Pay-if-Paid Provisions

If I have not been paid by the owner, do have an obligation to still pay my subcontractors?

                In construction, pay-if-paid provisions state that the higher-tier contractor is under no obligation to pay the lower-tier subcontractor if the higher-tier contractor has not first been paid. Payment by the owner is a condition precedent to pay lower-tier subcontractors. Maryland law allows pay-if-paid provisions and only holds them invalid if the higher-tier contractor is at fault for causing the owner to withhold the funds. The provision must be conspicuous and clearly identifiable as a pay-if-paid provision and explicitly state that payment by the owner is a condition precedent for subcontractor payments.

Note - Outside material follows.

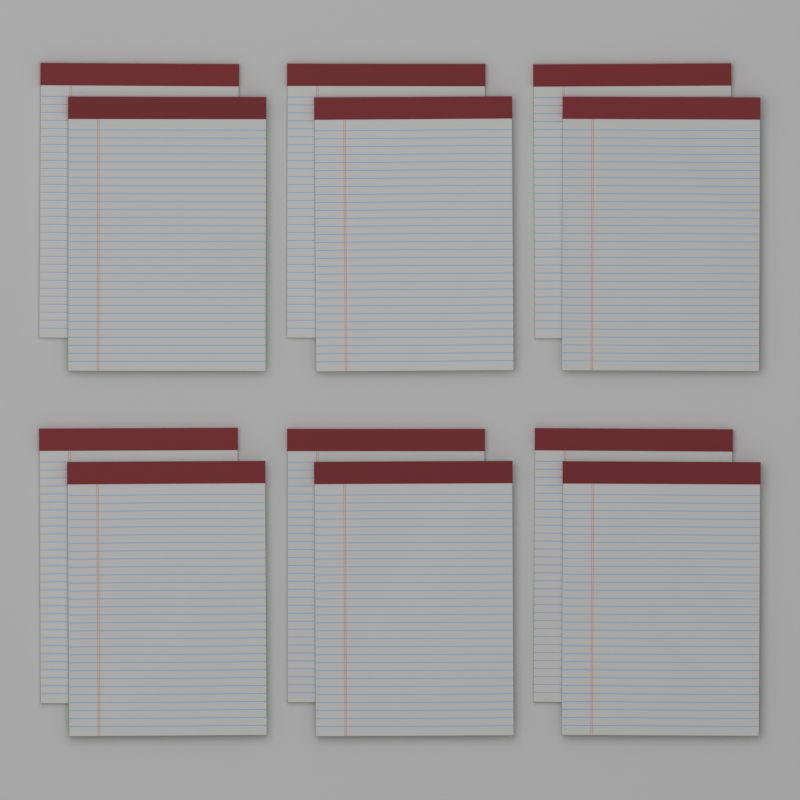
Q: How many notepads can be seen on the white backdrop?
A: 12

Prior to January 1, 2023, Virginia followed Maryland, but now no longer allows pay-if-paid provisions. Higher-tier contractors are liable to lower-tier subcontractors for the entire amount owed for their work performed without first obtaining payment from the owner. In private contracts, payment to the lower-tier subcontractor must be made within the earlier of 60-days after completion of work or 7 days after receipt of funds from the owner. Bankruptcy or insolvency of the owner or higher-tier contractor does allow a return to a pay-if-paid structure. Payments are still allowed to be withheld for noncompliance, but the lower-tier subcontractor must be notified in writing of the amount and reason for the withholding. This new change does not affect retainages which are still expressly allowed by the statute.